──────── Provided text
There is no doubt that it has been a significant year for children and young people’s rights in Scotland.

The independence referendum in September 2014 was an empowering and energising experience for most children and young people, not only for the 16 and 17 year olds who were able to vote. The referendum gave young people parity with adult voters and they were regarded as active citizens, able to make considered decisions about their country’s future. As such, young people were listened to, and their opinions and views were taken seriously.

Those young people and children not able to vote were certainly not excluded from discussions about what was important to them and how they saw the future. Up and down the country, we saw schools and youth clubs holding their own debates and mini referendums and again, views were shared, debated and listened to. The active participation of children and young people is their right and as a society we must continue to be energised and committed to listening and actively including children and young people in decision-making.

We also now have the Children and Young People Act (Scotland) Act 2014 which places duties on Scottish Government and public bodies in respect of children’s rights. I have been encouraged by the government response to the legislation in preparation for the enactment in 2016 and will continue to support efforts to maximise the impact of the Act. As an office, we continue to involve many children and young people and work with partners and organisations across the country to further promote and protect children’s rights in Scotland.
────────────────
──────── Extracted information
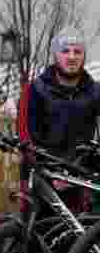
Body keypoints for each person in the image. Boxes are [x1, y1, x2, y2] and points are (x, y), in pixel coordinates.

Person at [26, 32, 100, 213]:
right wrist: (53, 173)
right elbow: (26, 138)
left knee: (84, 237)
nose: (72, 57)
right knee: (42, 236)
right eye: (65, 51)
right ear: (55, 55)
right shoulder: (36, 90)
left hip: (83, 180)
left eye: (78, 51)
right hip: (46, 181)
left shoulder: (95, 92)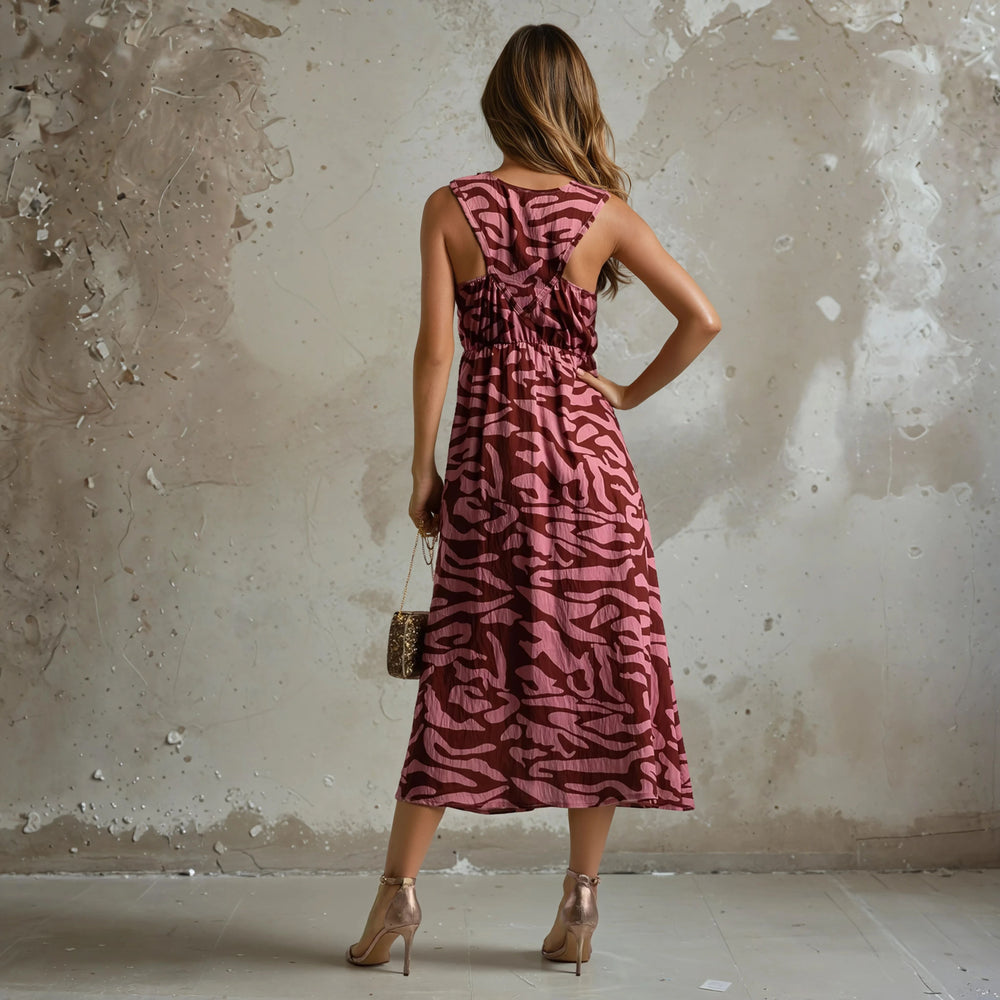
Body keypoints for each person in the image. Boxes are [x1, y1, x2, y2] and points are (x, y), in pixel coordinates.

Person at [347, 23, 721, 977]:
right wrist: (625, 394)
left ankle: (397, 895)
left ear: (499, 102)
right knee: (599, 668)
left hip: (490, 466)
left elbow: (435, 350)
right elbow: (703, 318)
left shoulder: (450, 206)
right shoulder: (605, 214)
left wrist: (423, 467)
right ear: (574, 103)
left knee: (463, 669)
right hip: (592, 472)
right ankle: (581, 899)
────────────────
» **Your tasks**:
- a) In the passage on children's rights in Scotland, which young people were able to vote in the independence referendum?
- b) From the passage on children's rights in Scotland, echo the part that opens with the words containing "We also now" and closes with "children’s rights in Scotland.".
- c) According to the passage on children's rights in Scotland, what happened to views at the debates and mini referendums held by schools and youth clubs? List every action named.

» **Outputs by task**:
- a) The 16 and 17 year olds.

- b)
We also now have the Children and Young People Act (Scotland) Act 2014 which places duties on Scottish Government and public bodies in respect of children’s rights. I have been encouraged by the government response to the legislation in preparation for the enactment in 2016 and will continue to support efforts to maximise the impact of the Act. As an office, we continue to involve many children and young people and work with partners and organisations across the country to further promote and protect children’s rights in Scotland.

- c)
- shared
- debated
- listened to